The World Health Organization recently released a report on the top 10 threats to health in 2019. Strikingly, several are related to global ecological change, marking perhaps a turning point in the recognition of the health implications of the rapid and massive ecological changes we are causing.
The first threat is air pollution and climate change. WHO reports that nine out of 10 people around the world breathe polluted air every day, causing around seven million deaths annually, mainly from heart and lung diseases and cancer. About half the deaths are due to outdoor air pollution, mainly emissions from industry, transport and agriculture. Indoor air pollution from heating and cooking with biomass fuels is an important factor in the other half of the deaths.
Troublingly, about 90 per cent of those deaths are in middle- and low-income countries, according to the 2017 report of the Lancet Commission on Pollution and Health. This is a pattern seen in most of the other major health threats facing the world today.
The major source of air pollution is the burning of fossil fuels, which of course is also the major cause of climate change. While WHO estimates that climate change will contribute to about 250,000 additional deaths each year between 2030 and 2050, many see that as a considerable underestimate. Emerging evidence suggests the impact of climate change on health and society will be more serious and more rapid than we used to think.
The second major health threat is non-communicable or chronic disease — heart disease, cancer, lung disease, diabetes and the like — with “over 85 per cent of these premature deaths in low- and middle-income countries.” The first three of the five key factors cited by WHO — tobacco use, physical inactivity and the harmful use of alcohol — are not obviously linked to global ecological problems.
But the remaining two — unhealthy diets and air pollution — are very much related to global ecological problems. I have addressed air pollution above, while I noted in last week’s column that our agricultural system and the highly animal-based, highly processed diet it is increasingly designed to produce is not only bad for our health, it is also a major contributor to several global environmental problems. These include greenhouse-gas emissions, land degradation, pollution, water depletion, and loss of habitat and biodiversity.
Fragile and vulnerable settings are number four on WHO’s list of the top 10 global health threats: “More than 1.6 billion people (22 per cent of the global population) live in places where protracted crises … and weak health services leave them without access to basic care.” These places are made vulnerable by “a combination of challenges such as drought, famine, conflict and population displacement.”
Many of these challenges are in part or in whole due to climate change, which is only going to get worse.
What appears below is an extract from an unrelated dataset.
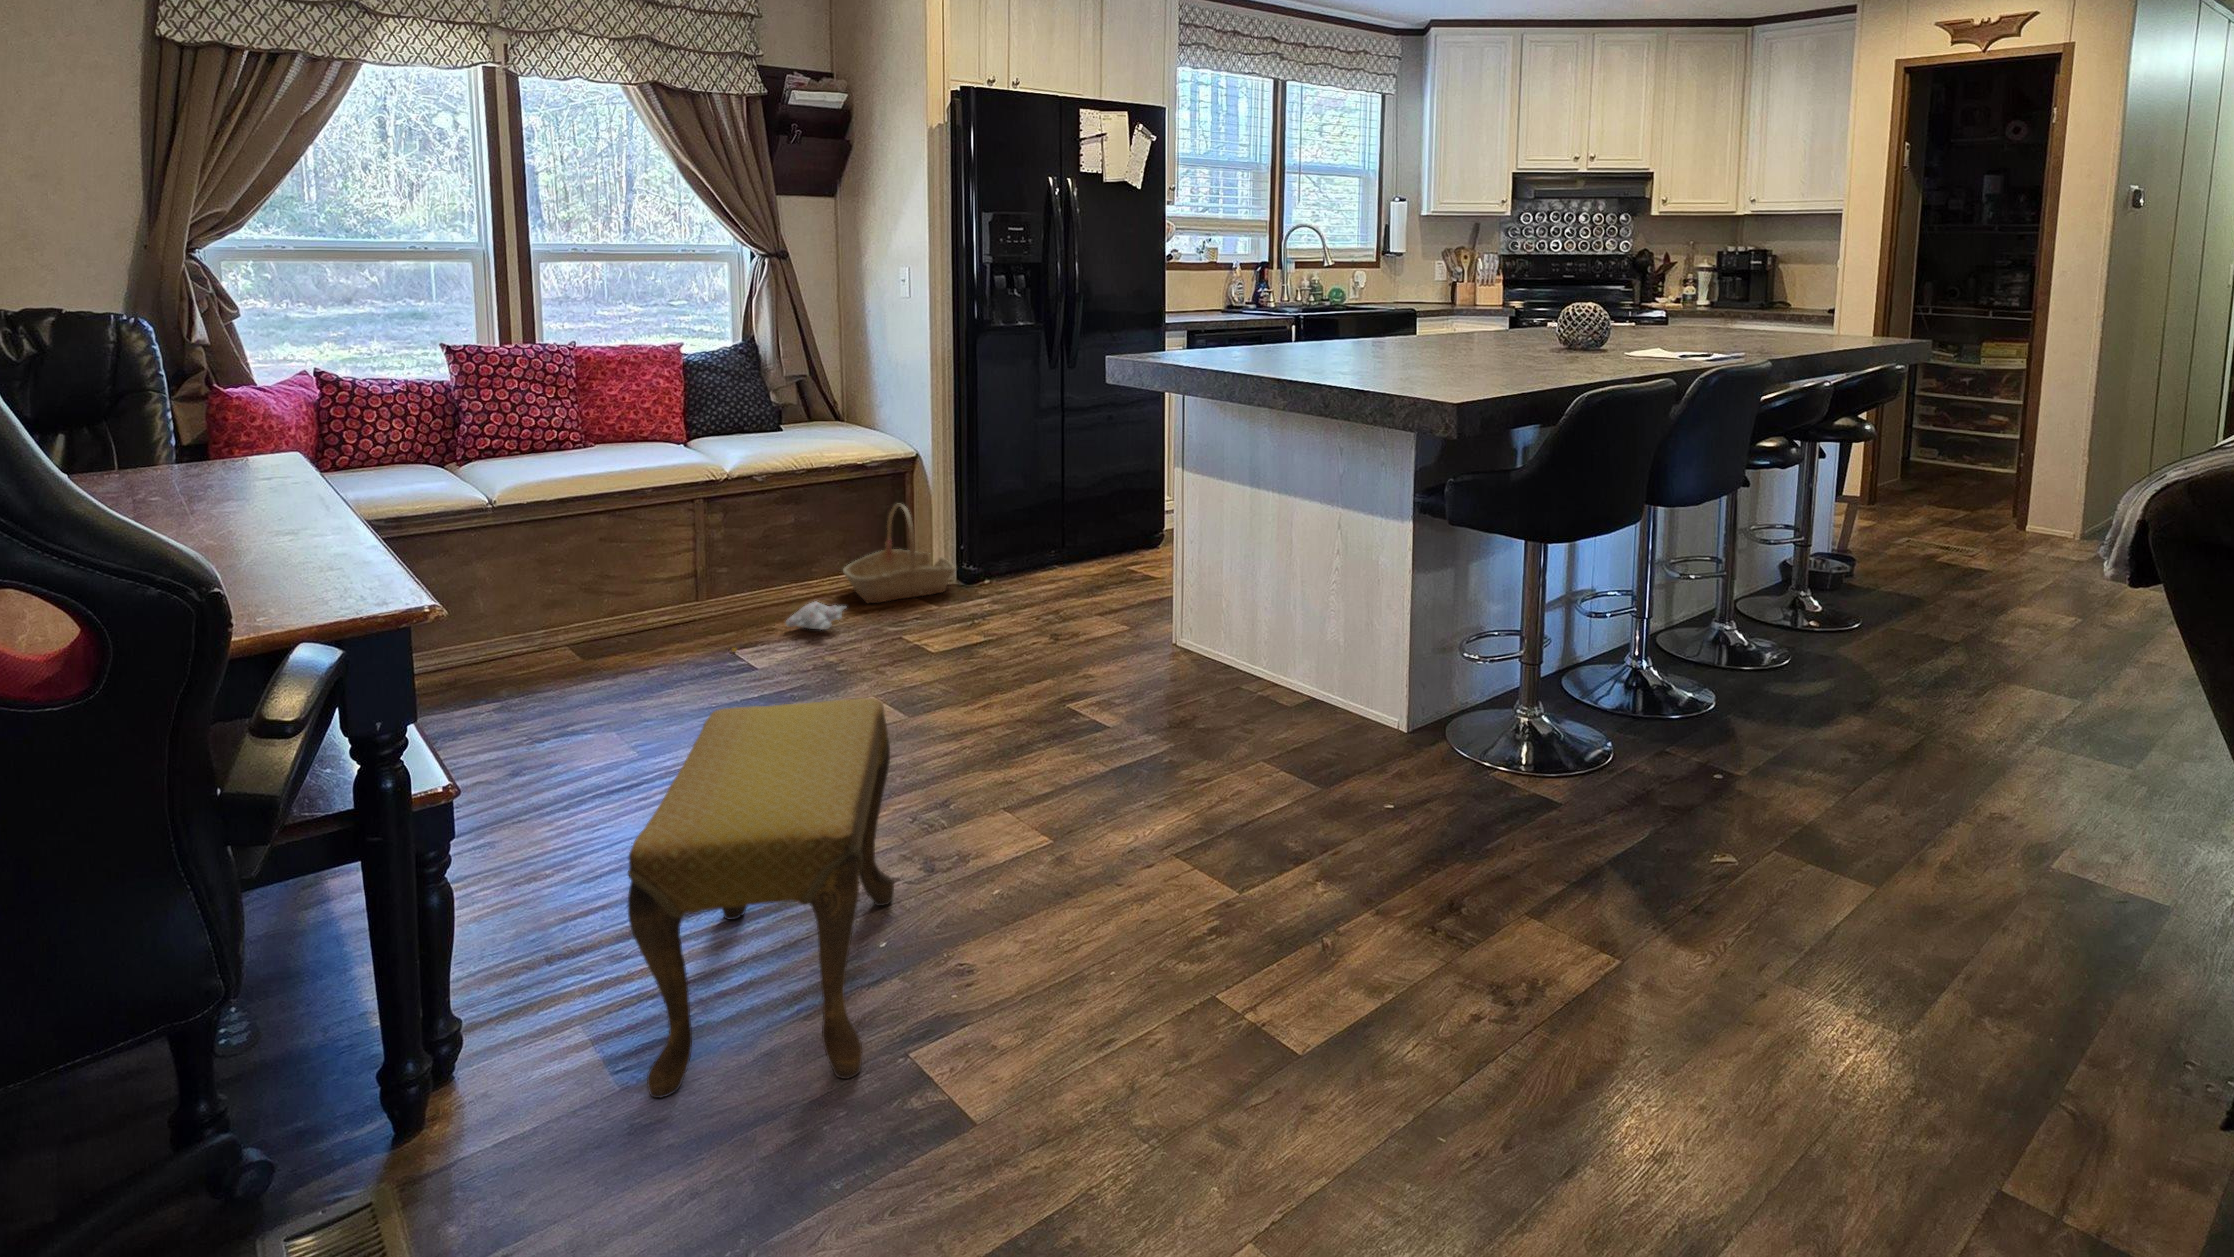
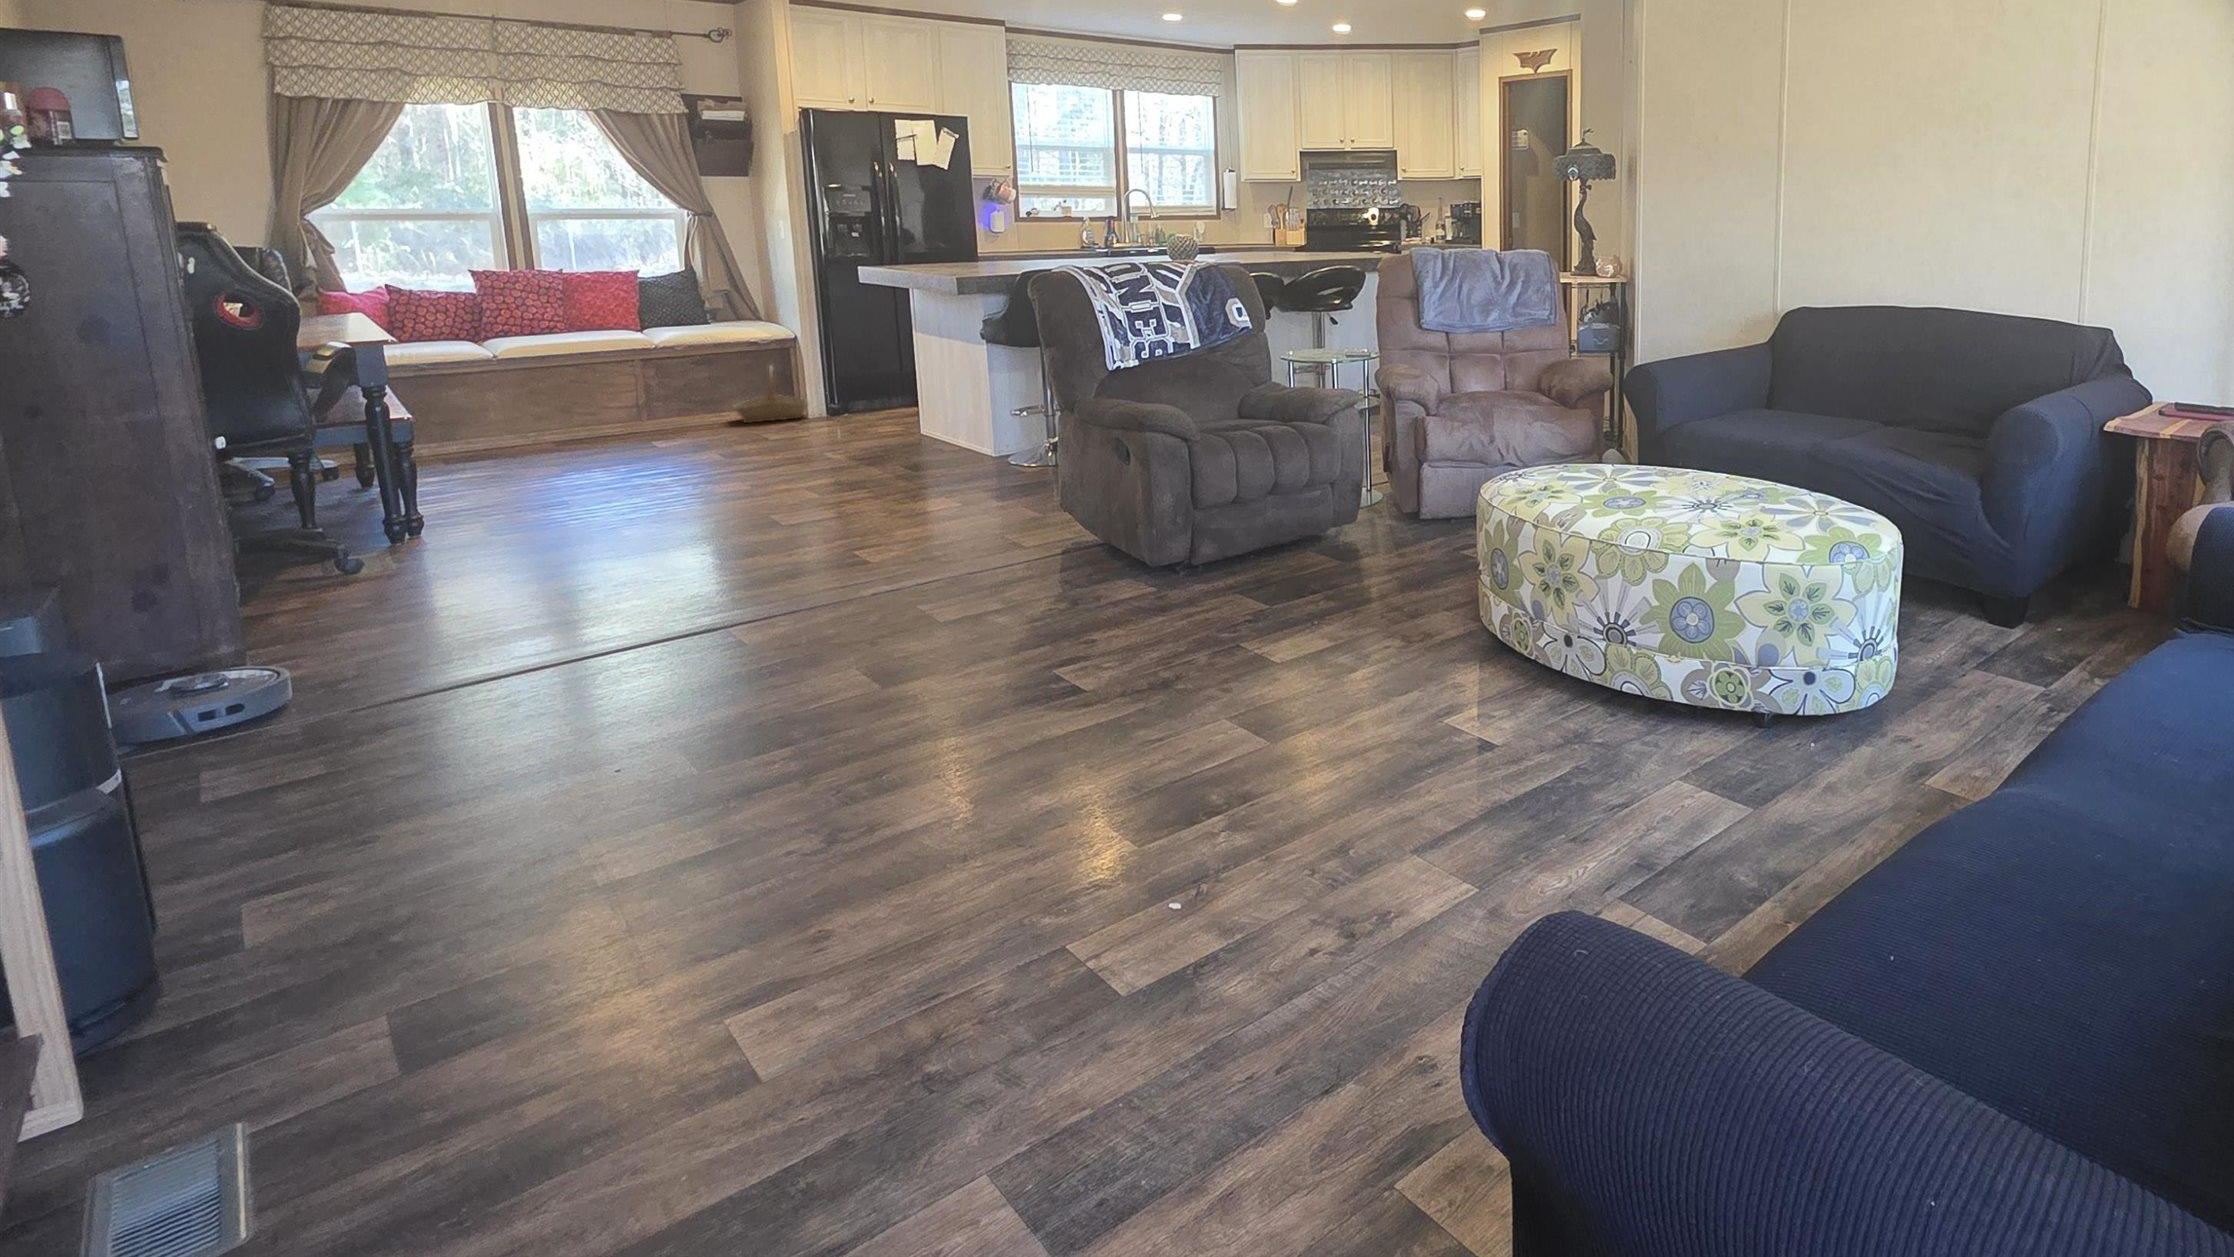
plush toy: present [732,602,846,651] -> none [637,417,718,440]
footstool: present [628,698,894,1098] -> none [456,405,628,533]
Drought and floods — both caused or exacerbated by climate change — lead to displacement and famine, while rising sea levels, rising temperatures and increasing severe weather events will result in increasing numbers of eco-refugees. The UN High Commission for Refugees estimates that every year since 2008, there has been “an average of 22.5 million people displaced by climate or weather-related events.” The Intergovernmental Panel on Climate Change expects these numbers to increase throughout the 21st century.
The fifth threat identified by WHO is antimicrobial resistance, which “threatens to send us back to a time when we were unable to easily treat infections.” Among the factors contributing to this problem, WHO notes, is the overuse of antimicrobials not only “in people, but also in animals, especially those used for food production;” again, we see our animal-based diet and agricultural system is a problem.
Finally, ninth on the list is dengue fever, an unpleasant and occasionally fatal infection spread by mosquitoes. Climate change is increasing the distribution of these mosquitoes, which WHO reports are “spreading to less tropical and more temperate countries.”
This list of threats to global health shows us that now, more than ever, we must pay attention to the links between the health of the environment and our own health. The good news is that when we protect the environment, we almost always protect our health.
Dr. Trevor Hancock is a retired professor and senior scholar at the University of Victoria’s School of Public Health and Social Policy.